Now, the Mavs have a three games to one lead in this series and seem perfectly capable of ending this with a gentle push in Game 5 Wednesday night.

In the last five minutes of regulation, Dallas outscored the Thunder 17-2. In the last 41 seconds of overtime, the Mavs outscored OKC 7-0.

The Mavs played smart and possessed. The Thunder played reckless and stupid.

Bad shots. Turnovers. Idiotic fouls. What-was-he-thinking decisions.

A despondent Kevin Durant claimed youth had nothing to do with it.

“This is basketball, man,” Durant said. “Our youth has nothing to do with what we were doing on the floor. We've showed we can play on this level.”

Better hope he's wrong. Youth means you can grow out of this kind of choke. If youth has nothing to do with it, a game like this could scar the franchise.
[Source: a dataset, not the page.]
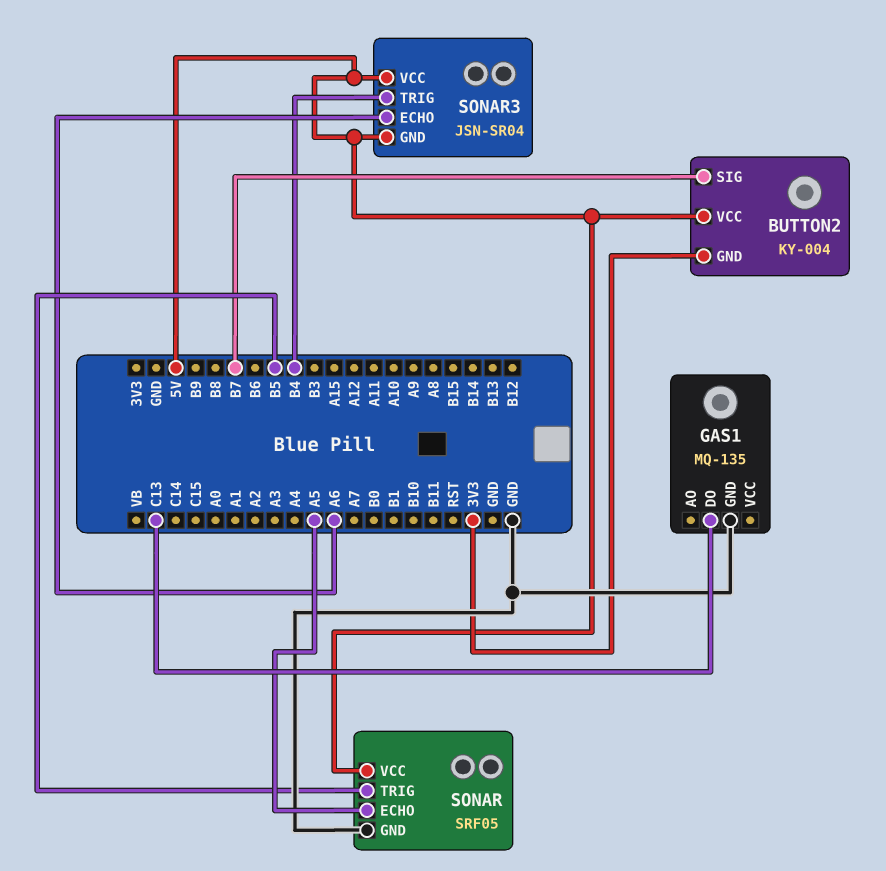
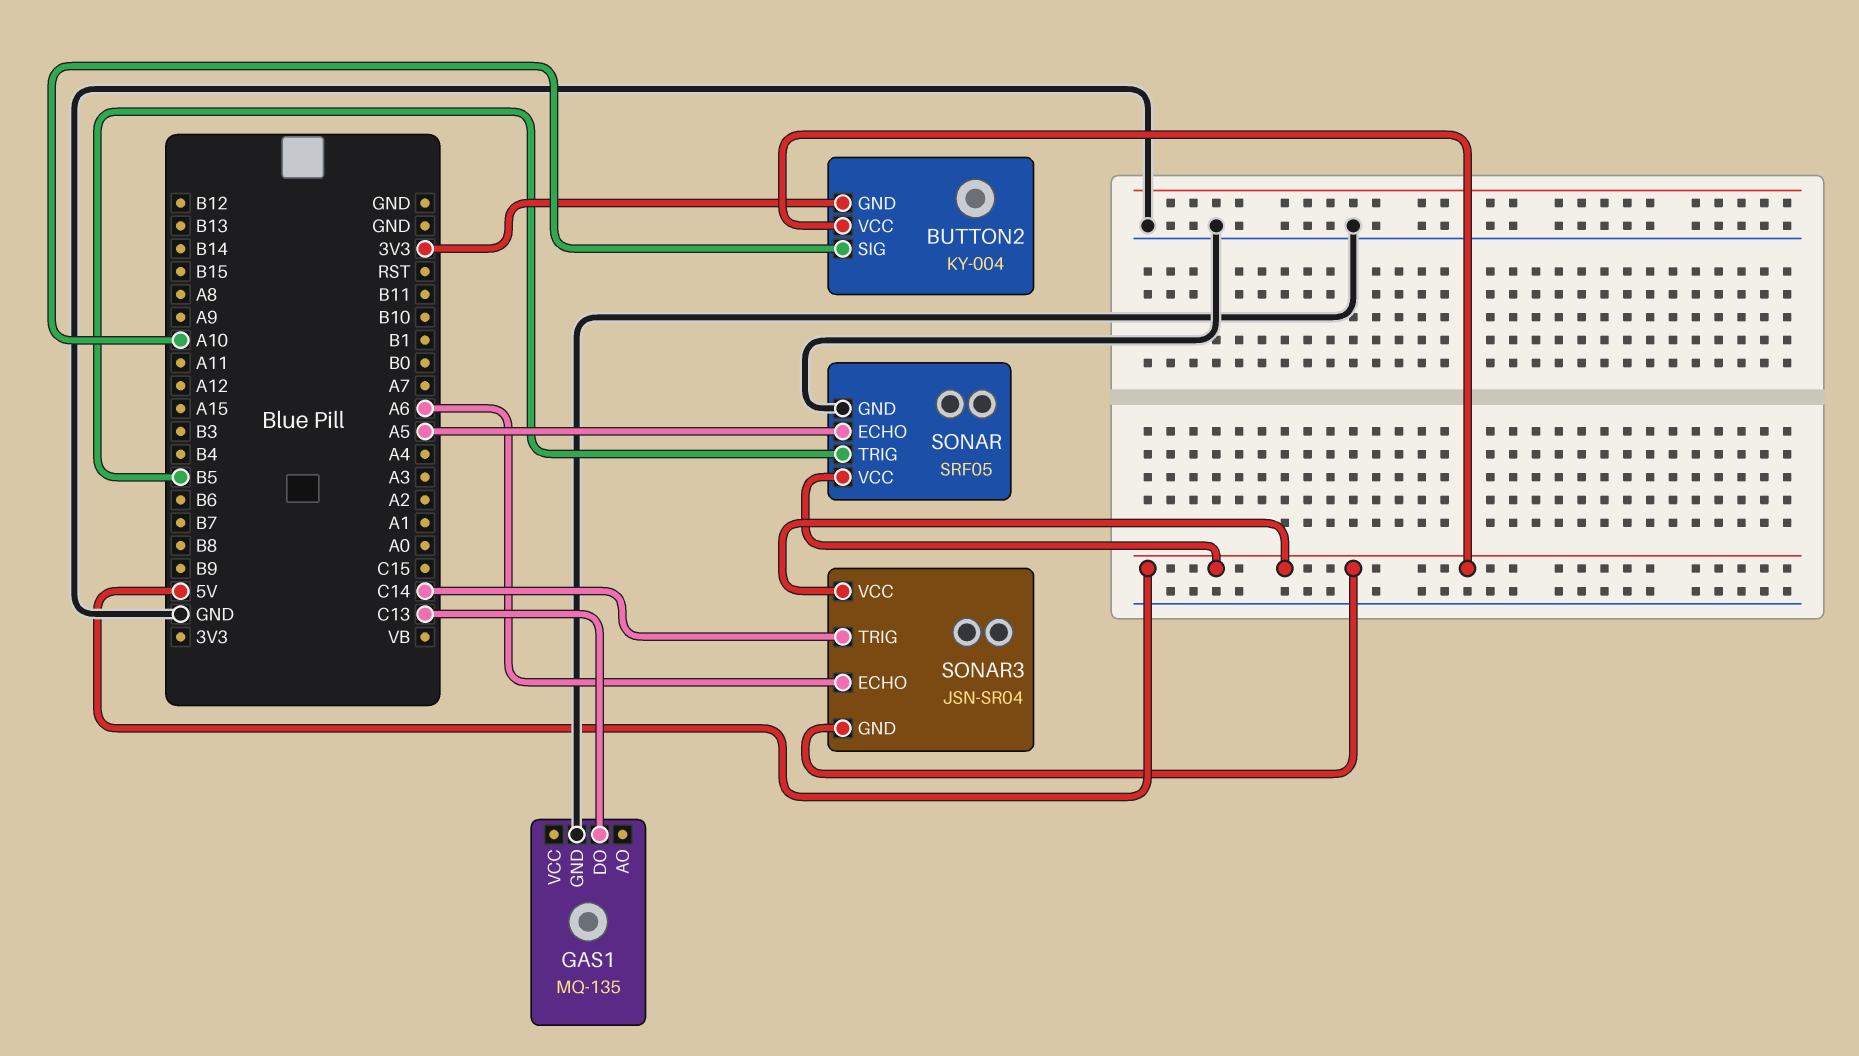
BUTTON2 pin SIG: B7 -> A10
SONAR3 pin TRIG: B4 -> C14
The Thunder lost its edge, then lost its mind.

“Was that youth?” asked Thunder coach Scotty Brooks. “I don't know. That's how we've had some success all year, playing with a young team.”

But for 60 years, NBA veterans have talked about how everything changes in the playoffs.

And while Durant technically was right — the Thunder has shown it can play on this level, it has not shown it can win on this level.

A few examples of the Blunder Up:

*Thrice in the last four minutes, the Thunder fouled in the backcourt, which meant the Mavs went to the foul line and could slice away at the lead with no time off the clock.